* _Exercise requirements_:
Look below for the lines from the one with "left knee: (218, 278)" to the one with "left shoulder: (129, 116)", and copy exactly those lines, both ends included.

================================

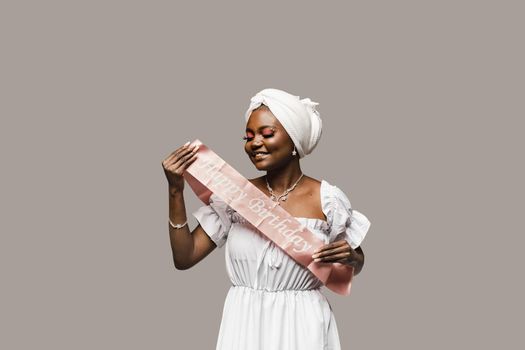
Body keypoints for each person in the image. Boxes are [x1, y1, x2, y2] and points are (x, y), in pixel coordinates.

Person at [161, 88, 371, 350]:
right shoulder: (233, 196)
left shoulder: (328, 199)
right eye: (248, 137)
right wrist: (175, 190)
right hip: (244, 320)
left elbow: (353, 264)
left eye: (267, 134)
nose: (254, 143)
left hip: (303, 324)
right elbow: (185, 257)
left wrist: (352, 257)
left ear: (294, 140)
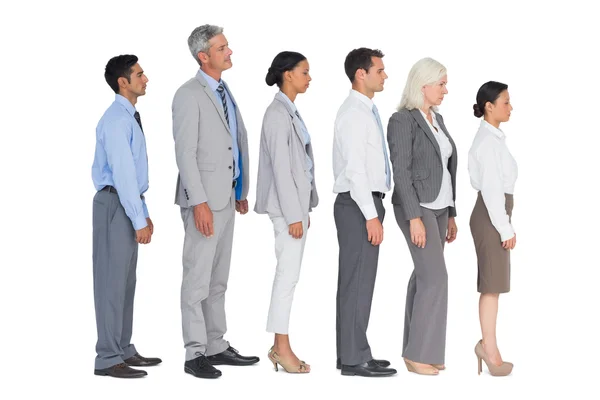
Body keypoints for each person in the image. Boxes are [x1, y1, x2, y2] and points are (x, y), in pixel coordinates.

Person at [172, 24, 259, 379]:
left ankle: (216, 344)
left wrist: (240, 189)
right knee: (197, 278)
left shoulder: (224, 89)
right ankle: (194, 354)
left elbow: (233, 141)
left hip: (227, 198)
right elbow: (186, 154)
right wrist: (200, 203)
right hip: (204, 202)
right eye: (223, 48)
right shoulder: (188, 94)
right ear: (203, 56)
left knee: (218, 278)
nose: (230, 52)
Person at [91, 54, 162, 378]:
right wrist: (137, 218)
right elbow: (122, 174)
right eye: (139, 73)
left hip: (127, 202)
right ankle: (107, 357)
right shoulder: (118, 120)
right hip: (114, 204)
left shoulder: (129, 116)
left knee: (125, 282)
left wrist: (142, 214)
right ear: (123, 81)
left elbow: (133, 174)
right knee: (111, 282)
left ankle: (122, 347)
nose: (145, 78)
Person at [387, 57, 458, 375]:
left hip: (441, 208)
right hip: (416, 207)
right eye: (441, 83)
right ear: (423, 85)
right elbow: (399, 171)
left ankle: (417, 348)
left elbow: (445, 168)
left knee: (423, 276)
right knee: (435, 278)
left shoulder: (437, 120)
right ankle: (418, 354)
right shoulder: (402, 120)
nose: (446, 89)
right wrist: (414, 217)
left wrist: (452, 213)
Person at [332, 47, 397, 378]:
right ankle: (355, 358)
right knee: (357, 282)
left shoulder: (365, 111)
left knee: (355, 282)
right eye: (380, 70)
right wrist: (371, 215)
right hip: (359, 205)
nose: (384, 75)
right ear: (362, 73)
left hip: (361, 204)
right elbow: (356, 171)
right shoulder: (355, 114)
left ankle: (351, 353)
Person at [254, 51, 319, 374]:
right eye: (305, 72)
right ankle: (281, 347)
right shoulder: (277, 114)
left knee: (289, 276)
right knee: (286, 278)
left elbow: (301, 165)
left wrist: (305, 208)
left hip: (296, 209)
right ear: (288, 75)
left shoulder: (289, 111)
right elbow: (281, 169)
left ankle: (280, 345)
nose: (310, 78)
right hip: (286, 211)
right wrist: (294, 214)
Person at [468, 81, 516, 377]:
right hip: (491, 215)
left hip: (496, 213)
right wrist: (505, 228)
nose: (511, 108)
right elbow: (491, 189)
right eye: (506, 102)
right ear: (489, 106)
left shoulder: (495, 139)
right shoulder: (486, 142)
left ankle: (489, 346)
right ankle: (489, 349)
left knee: (494, 284)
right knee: (492, 285)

================================

* _Answer for the task_:
left knee: (218, 278)
nose: (230, 52)
Person at [91, 54, 162, 378]:
right wrist: (137, 218)
right elbow: (122, 174)
right eye: (139, 73)
left hip: (127, 202)
right ankle: (107, 357)
right shoulder: (118, 120)
right hip: (114, 204)
left shoulder: (129, 116)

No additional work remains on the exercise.